Et, puis, la Neue Zürcher Zeitung vient d’illuster, par des exemples concrets que la collaboration entre infocapitalistes et pronétaires peut exister :
- La rédaction du journal de Saarbrück permet depuis janvier à ses lecteurs de lui faire parvenir des emails, sms, mms, fax d’alertes sur des informations locales. Ils sont ensuite directement intégrés dans les systèmes rédactionnels pour être - pour les meilleurs d’entre eux - publiés sur Internet ou dans le titre papier.
- le journal VG (Verdens Gang) d’Oslo, qui fait partie du groupe Schibsted (qui publie aussi 20Min dans plusieurs villes de France) est clairement le pionnier. Cela fait deux ans qu’il utilise les forces de ses pronétaires locaux pour fabriquer un meilleur journal : ceux-ci lui envoient plus de 5000 informations, sous forme multimédia, par mois, dont 20% sont réutilisables pour publication dans le titre papier, tiré à 380 000 ex., ou sur le site Web. L’exemple (tristement) fameux de VG est qu’il a été le tout premier en Norvège à pouvoir publier des photos du tsunami de Noël 2004 : ses lecteurs en vacances sur place l’ont instantanément alimenté en contenu exclusif !
De 20 euros pour une alerte de base, on peut aller jusqu’à 2400 euros pour le scoop de grande envergure ! VG paie au total environ 150 000 euros par an pour obtenir ce contenu exclusif via ses lecteurs. C’est finalement une toute petite somme, quand on considère l’esprit de communauté et la fidélité qu’une telle approche génère parmi les lecteurs.
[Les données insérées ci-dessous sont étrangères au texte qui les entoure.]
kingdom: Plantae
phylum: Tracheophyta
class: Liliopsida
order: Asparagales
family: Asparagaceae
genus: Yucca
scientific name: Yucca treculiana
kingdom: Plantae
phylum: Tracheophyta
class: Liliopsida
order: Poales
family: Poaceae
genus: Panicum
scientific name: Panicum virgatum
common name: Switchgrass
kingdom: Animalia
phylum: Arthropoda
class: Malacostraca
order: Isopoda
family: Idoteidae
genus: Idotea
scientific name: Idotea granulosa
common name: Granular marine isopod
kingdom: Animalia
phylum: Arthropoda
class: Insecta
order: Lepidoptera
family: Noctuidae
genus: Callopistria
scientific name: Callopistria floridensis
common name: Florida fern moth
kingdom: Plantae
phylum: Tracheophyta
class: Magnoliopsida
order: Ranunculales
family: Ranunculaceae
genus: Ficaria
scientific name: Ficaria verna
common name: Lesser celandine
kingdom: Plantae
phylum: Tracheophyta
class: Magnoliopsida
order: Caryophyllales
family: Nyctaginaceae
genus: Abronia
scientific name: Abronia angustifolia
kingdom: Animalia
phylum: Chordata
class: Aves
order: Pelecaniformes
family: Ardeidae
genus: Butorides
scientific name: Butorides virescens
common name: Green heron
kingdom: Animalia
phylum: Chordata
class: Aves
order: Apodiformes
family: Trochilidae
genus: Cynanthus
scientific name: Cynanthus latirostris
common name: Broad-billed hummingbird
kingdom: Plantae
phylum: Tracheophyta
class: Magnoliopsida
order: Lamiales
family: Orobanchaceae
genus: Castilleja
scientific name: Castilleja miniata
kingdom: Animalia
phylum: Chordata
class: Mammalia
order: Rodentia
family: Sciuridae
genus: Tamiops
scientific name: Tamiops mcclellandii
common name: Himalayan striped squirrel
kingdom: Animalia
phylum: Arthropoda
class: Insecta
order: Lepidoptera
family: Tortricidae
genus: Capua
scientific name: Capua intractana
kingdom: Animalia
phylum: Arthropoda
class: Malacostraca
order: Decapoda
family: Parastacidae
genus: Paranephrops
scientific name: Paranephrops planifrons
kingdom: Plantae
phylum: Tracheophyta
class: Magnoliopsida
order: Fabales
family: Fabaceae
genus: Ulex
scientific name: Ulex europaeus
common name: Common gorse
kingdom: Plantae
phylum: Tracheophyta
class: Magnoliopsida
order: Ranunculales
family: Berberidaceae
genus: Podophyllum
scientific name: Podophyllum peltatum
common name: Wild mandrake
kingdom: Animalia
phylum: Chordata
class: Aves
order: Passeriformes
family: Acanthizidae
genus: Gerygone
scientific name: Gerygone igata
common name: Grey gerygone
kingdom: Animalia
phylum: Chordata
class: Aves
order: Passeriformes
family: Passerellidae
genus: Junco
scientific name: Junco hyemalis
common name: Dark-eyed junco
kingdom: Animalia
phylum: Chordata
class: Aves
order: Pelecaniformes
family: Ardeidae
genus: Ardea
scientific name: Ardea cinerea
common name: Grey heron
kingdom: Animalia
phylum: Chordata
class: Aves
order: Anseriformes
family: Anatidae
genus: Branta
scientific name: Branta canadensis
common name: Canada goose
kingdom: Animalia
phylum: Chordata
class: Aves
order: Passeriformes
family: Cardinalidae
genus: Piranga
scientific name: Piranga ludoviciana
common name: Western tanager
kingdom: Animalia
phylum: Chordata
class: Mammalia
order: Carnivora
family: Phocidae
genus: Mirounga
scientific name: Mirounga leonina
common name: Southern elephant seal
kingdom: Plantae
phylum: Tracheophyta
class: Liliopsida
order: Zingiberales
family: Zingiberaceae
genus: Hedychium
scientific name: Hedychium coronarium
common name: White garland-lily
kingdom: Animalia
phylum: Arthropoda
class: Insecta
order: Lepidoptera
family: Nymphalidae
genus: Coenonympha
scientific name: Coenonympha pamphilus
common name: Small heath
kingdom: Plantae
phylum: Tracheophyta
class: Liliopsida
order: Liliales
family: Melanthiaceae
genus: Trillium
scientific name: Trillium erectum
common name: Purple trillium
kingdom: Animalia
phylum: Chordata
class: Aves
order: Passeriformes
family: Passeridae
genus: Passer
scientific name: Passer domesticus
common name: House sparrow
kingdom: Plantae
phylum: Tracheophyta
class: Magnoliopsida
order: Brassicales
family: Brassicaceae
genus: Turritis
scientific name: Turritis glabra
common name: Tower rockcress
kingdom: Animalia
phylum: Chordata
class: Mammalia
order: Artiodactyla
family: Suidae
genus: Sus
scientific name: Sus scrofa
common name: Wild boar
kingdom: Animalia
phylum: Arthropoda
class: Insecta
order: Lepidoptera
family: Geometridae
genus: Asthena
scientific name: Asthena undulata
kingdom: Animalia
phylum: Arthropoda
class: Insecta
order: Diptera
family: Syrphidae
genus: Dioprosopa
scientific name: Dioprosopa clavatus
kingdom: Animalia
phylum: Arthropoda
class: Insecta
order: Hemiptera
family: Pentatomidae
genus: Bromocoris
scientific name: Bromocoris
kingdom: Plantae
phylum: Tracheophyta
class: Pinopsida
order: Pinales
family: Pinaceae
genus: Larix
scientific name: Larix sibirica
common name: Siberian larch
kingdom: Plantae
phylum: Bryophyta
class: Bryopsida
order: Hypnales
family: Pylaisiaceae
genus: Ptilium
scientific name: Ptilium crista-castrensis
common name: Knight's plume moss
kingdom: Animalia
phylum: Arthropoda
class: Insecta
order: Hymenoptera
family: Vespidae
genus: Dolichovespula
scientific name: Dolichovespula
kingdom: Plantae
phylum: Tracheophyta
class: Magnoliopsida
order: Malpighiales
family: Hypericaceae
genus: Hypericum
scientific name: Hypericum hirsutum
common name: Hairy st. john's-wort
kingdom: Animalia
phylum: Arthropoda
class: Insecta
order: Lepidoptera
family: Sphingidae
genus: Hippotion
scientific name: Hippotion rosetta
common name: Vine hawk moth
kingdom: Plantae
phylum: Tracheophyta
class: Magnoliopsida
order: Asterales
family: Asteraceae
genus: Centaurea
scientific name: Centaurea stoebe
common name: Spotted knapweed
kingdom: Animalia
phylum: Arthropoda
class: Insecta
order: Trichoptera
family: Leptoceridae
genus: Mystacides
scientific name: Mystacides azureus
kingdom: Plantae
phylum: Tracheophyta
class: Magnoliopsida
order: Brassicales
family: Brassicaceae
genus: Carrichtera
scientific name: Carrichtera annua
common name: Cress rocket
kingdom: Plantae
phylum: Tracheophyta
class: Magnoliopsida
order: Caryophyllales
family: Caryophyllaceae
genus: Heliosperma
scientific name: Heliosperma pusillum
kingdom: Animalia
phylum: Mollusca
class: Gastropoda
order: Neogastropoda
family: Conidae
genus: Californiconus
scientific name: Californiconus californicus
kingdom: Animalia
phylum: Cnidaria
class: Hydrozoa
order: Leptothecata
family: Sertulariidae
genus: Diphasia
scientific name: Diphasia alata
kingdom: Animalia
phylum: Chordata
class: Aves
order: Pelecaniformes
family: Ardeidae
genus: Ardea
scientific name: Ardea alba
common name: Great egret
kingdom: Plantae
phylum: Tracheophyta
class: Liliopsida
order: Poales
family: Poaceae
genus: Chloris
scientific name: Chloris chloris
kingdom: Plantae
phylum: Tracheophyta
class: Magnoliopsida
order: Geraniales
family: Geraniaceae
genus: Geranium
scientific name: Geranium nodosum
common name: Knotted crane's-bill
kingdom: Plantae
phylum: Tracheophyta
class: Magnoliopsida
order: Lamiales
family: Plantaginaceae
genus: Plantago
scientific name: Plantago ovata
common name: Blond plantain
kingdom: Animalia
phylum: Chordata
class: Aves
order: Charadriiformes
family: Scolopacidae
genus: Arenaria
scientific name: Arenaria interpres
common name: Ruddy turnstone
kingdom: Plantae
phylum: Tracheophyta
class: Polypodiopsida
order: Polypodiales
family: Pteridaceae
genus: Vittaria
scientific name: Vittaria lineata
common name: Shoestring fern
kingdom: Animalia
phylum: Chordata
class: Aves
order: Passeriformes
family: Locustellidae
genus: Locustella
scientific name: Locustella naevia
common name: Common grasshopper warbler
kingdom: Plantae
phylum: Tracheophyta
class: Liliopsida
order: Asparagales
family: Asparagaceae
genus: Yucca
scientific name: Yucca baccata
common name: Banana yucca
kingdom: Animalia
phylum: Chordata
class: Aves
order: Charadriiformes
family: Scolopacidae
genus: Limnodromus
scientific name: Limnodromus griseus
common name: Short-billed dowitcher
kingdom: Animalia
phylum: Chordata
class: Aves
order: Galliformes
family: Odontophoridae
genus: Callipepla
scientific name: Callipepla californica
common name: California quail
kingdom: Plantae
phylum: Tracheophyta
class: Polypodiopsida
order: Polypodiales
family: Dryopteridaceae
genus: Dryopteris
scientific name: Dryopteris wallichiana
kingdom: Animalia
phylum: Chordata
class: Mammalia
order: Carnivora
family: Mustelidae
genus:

Pour conclure, je reprendrai la vision de Dan Gilmor, l’ex-chroniqueur du San Jose Mercury News, devenu évangéliste du journalisme citoyen :
"Cette nouvelle forme de journalisme fait son chemin, un journalisme participatif dans lequel des non-journalistes ajoutent ce qu’ils savent à propos d’un sujet pour qu’ensuite les journalistes et les autres y creusent de quoi reconstruire la réalité. C’est un changement majeur, c’est ce qui m’intéresse, la complémentarité entre journalisme professionnel et journalisme citoyen : il vaut mieux plusieurs voix qu’une seule, et la technologie permet cela."
Laissons
juste un peu de temps au temps pour que les pièces du puzzle actuel
finissent par trouver comment s’assembler entre elles. Il y aura, bien
sûr, à limer les quelques contours encore trop anguleux !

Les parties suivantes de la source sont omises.